Si au Dixième ou encore à Carrière, l’on peine à avoir une eau potable, ce n’est pas forcément le cas à Diakhao. Ce quartier est alimenté par le grand réservoir à eau de Nguinth. Dans ce secteur, précise un confrère, l’eau n’est pas rougeâtre encore moins saumâtre. Une thèse corroborée par cette autre habitante de Diassap (Thiès-Nord). Pour cette dame, qui a préféré garder l’anonymat, dans cette partie de la capitale du Rail, l’eau est ‘’propre et prête à être consommée sans aucun risque sanitaire majeur.’’ Tout le contraire au quartier Dixième Impasse où la qualité de l’eau du robinet n’est pas des meilleures, confie Ismaïla Ndiaye. Menuiser de profession, ce jeune homme fait le procès de la Sénégalaise des Eaux (Sde) et de la Société nationale des eaux du Sénégal (Sones). Il accuse sans aucune hésitation.

‘’Je suis né et j’ai grandi dans ce quartier. La SDE et la SONES doivent fournir une bonne eau et en quantité suffisante aux citoyens de ce pays. Le Sénégal est indépendant depuis plus de 57 ans. Je ne peux pas concevoir que ces deux structures continuent à servir une mauvaise eau aux populations. Je puis vous assurer que l’eau que nous buvons est remplie de fer et de calcaire’’, se lamente Ismaïla Ndiaye. Ce jeune qui tient son atelier non loin de la place Pétanique indique que le pays du Président Léopold Sédar Senghor et d’El Hadj Oumar Foutiyou Tall doit dépasser cette situation. Pour cela, il invite les deux structures en charge de l’eau dans ce pays à être ‘’beaucoup plus rigoureuses dans le traitement de l’eau.’’

Pour sa part, Pape Kane, qui revient aussi à la charge, pense qu’il appartient à la SONES et la SDE, qui s’occupent au Sénégal de la fourniture de l’eau, de veiller à sa qualité. ‘’Il y a beaucoup de problèmes, et tu ne les verras jamais présenter des excuses ou des explications à la population.
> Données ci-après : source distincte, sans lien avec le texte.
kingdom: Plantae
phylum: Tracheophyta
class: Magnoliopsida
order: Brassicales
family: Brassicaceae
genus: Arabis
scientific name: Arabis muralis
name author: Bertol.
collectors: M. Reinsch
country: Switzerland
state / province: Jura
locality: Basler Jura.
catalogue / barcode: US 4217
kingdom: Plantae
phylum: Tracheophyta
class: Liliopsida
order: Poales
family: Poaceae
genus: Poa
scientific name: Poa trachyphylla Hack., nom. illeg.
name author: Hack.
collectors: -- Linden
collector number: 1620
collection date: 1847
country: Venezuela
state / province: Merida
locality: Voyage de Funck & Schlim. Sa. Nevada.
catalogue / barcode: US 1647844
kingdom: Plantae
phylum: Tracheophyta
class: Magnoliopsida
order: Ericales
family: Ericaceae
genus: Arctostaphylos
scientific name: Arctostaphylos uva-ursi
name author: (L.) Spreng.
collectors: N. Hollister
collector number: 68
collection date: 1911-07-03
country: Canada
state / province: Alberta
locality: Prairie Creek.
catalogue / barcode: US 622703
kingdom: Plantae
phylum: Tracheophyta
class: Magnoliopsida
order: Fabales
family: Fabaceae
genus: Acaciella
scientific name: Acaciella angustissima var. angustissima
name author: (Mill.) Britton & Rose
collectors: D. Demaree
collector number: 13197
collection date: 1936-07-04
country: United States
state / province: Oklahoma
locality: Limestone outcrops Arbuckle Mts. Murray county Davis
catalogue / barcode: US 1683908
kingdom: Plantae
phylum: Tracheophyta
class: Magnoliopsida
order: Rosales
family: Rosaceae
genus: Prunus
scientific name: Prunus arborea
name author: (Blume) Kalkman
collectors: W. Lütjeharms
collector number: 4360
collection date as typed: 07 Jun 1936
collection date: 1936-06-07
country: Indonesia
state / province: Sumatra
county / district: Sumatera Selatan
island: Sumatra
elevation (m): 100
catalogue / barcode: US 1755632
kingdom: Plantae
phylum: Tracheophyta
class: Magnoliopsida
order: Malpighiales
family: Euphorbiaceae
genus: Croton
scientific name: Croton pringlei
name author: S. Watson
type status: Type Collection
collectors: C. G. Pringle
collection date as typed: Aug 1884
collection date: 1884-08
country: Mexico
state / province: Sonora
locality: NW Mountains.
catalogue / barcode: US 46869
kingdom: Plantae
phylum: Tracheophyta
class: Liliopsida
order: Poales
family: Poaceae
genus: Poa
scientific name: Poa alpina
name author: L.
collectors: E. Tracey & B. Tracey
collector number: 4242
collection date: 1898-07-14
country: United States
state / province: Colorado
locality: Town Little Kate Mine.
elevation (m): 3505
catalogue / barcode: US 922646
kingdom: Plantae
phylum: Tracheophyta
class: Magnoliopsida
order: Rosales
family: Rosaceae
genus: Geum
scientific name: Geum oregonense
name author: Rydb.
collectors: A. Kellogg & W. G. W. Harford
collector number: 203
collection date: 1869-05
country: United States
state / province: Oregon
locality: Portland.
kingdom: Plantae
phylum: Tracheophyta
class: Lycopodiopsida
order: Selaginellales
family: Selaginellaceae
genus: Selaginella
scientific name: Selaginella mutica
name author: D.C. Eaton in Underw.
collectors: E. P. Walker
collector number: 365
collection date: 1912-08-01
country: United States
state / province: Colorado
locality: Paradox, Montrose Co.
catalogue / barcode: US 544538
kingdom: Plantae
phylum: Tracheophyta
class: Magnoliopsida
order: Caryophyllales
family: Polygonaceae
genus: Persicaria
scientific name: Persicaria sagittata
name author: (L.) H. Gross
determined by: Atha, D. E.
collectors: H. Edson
Depuis plus de dix ans, les gens sont confrontés à ce problème et personne n’en parle, même les populations concernées. Il faut que des mesures soient annoncées par rapport à cela. La SONES et la SDE doivent fournir aux habitants du Dixième une eau potable pour éviter les maladies récurrentes, comme l’insuffisance rénale qui, pour la plupart, frappe les personnes les plus âgées. Cette situation crée un problème de santé publique’’, certifie-t-il.

De ce fait, c’est un combat que doivent mener les citoyens, à son avis.